--- Collected material ---
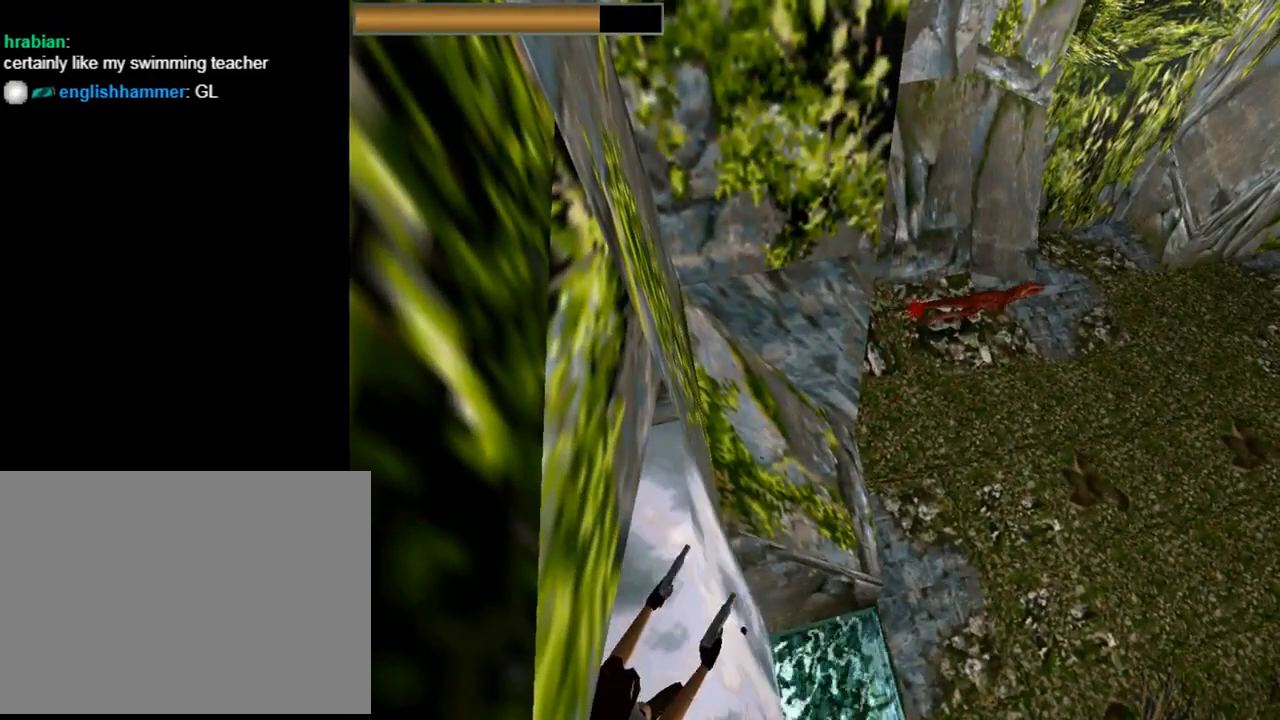
{"buttons": ["CROSS", "L1"], "left_stick": "center", "events": []}
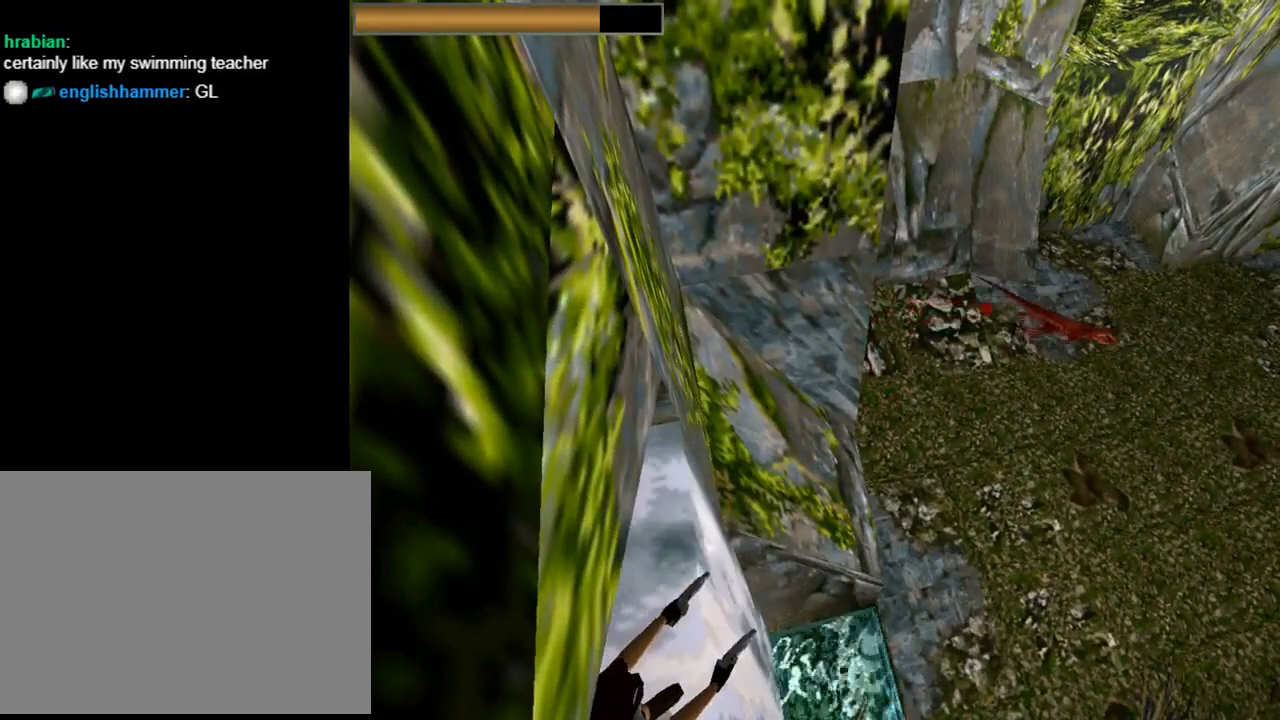
{"buttons": ["CROSS", "L1"], "left_stick": "center", "events": []}
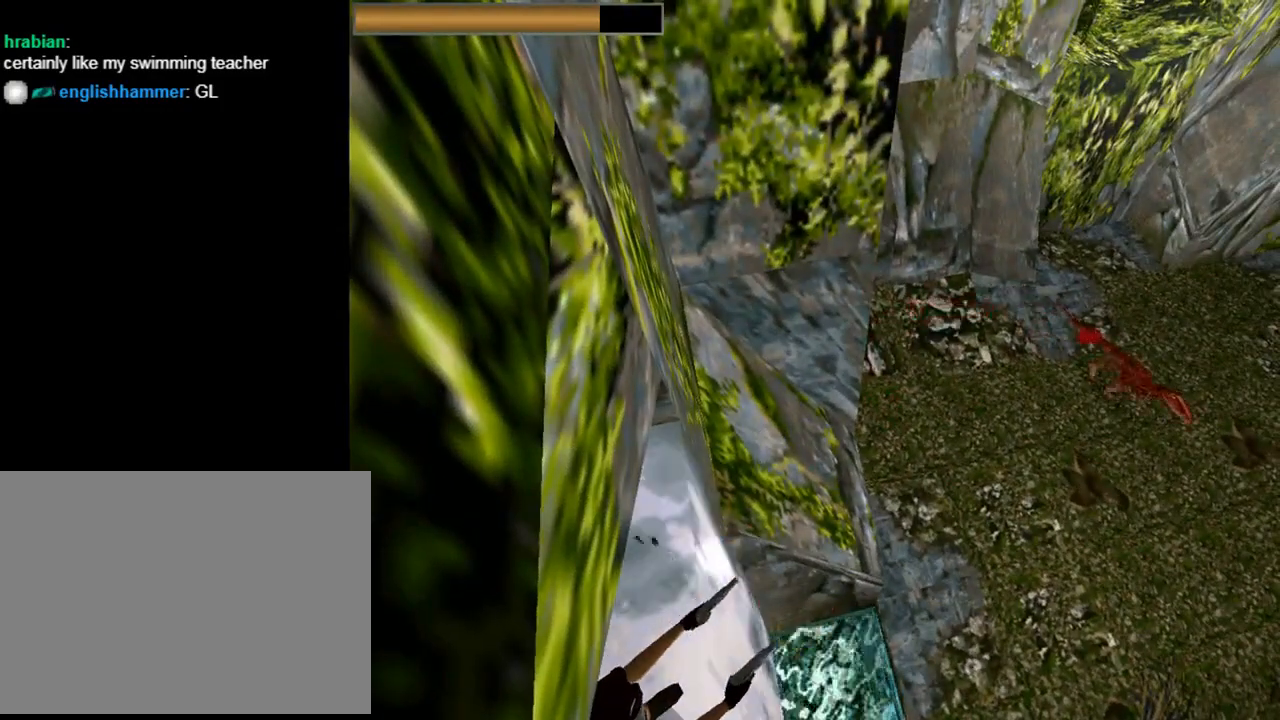
{"buttons": ["CROSS", "L1"], "left_stick": "center", "events": []}
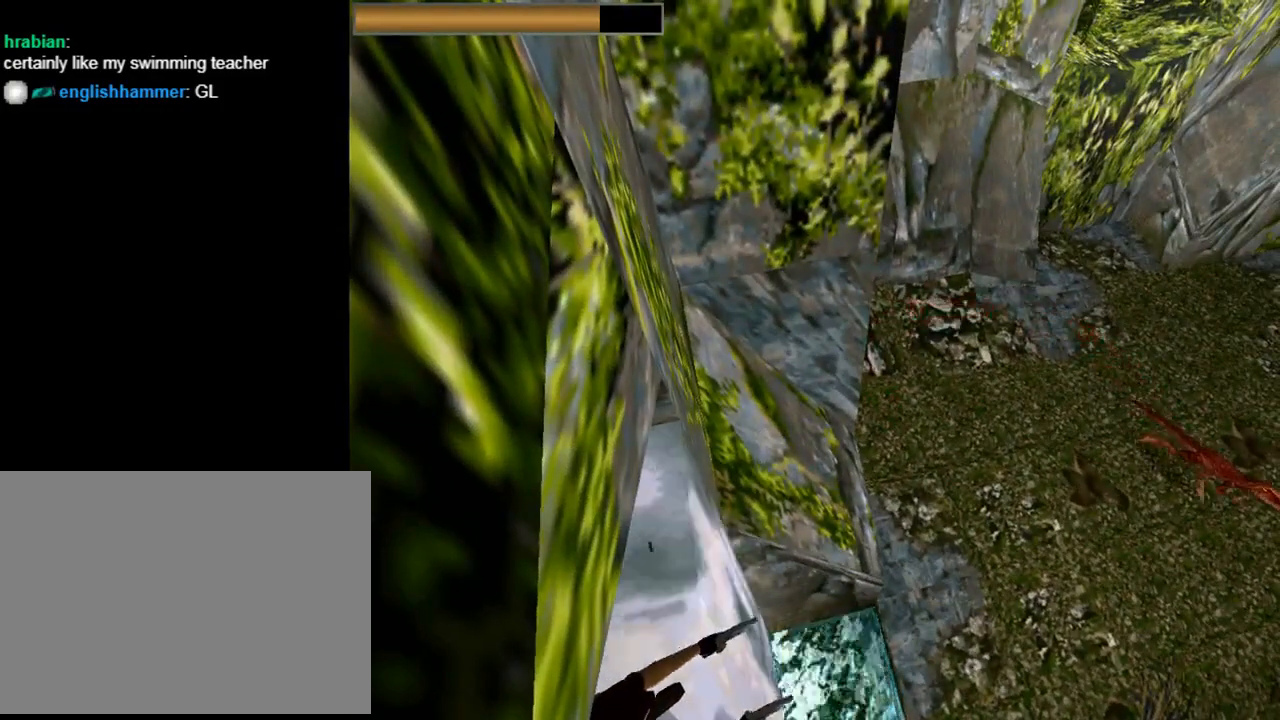
{"buttons": ["CROSS", "L1"], "left_stick": "center", "events": []}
---
- Exercise aim
Each line above gets copied exactly; leave the pictures out.

- Answer space
{"buttons": ["CROSS", "L1"], "left_stick": "center", "events": []}
{"buttons": ["CROSS", "L1"], "left_stick": "center", "events": []}
{"buttons": ["CROSS", "L1"], "left_stick": "center", "events": []}
{"buttons": ["CROSS", "L1"], "left_stick": "center", "events": []}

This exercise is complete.